Content starts

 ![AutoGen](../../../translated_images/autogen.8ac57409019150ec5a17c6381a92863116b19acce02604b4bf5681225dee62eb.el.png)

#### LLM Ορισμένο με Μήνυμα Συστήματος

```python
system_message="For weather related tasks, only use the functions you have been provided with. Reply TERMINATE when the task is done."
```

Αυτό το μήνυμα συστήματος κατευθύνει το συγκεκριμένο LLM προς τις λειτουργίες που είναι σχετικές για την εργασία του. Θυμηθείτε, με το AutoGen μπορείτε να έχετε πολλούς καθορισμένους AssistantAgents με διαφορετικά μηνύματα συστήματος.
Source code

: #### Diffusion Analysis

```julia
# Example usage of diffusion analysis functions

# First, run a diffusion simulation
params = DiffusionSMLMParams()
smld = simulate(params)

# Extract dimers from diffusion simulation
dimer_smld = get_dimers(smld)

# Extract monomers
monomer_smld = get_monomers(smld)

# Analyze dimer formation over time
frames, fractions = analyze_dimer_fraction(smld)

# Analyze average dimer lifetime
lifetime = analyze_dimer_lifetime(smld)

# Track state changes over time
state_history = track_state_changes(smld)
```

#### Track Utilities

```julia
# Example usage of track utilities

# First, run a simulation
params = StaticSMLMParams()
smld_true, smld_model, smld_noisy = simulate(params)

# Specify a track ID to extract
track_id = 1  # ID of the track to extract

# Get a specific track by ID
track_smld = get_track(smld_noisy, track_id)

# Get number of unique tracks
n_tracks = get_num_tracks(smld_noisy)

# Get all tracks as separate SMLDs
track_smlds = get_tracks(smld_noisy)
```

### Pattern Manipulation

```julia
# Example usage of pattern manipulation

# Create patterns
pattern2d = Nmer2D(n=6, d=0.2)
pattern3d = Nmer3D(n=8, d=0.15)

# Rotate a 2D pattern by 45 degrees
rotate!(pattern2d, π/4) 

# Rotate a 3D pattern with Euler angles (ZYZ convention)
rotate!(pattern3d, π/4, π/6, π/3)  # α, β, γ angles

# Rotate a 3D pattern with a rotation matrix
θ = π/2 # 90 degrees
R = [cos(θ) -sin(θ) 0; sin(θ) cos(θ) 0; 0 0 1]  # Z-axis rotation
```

Content ends

Task brief: Write out each line of the data that holds the string "lifetime".

Answer box:
# Analyze average dimer lifetime
lifetime = analyze_dimer_lifetime(smld)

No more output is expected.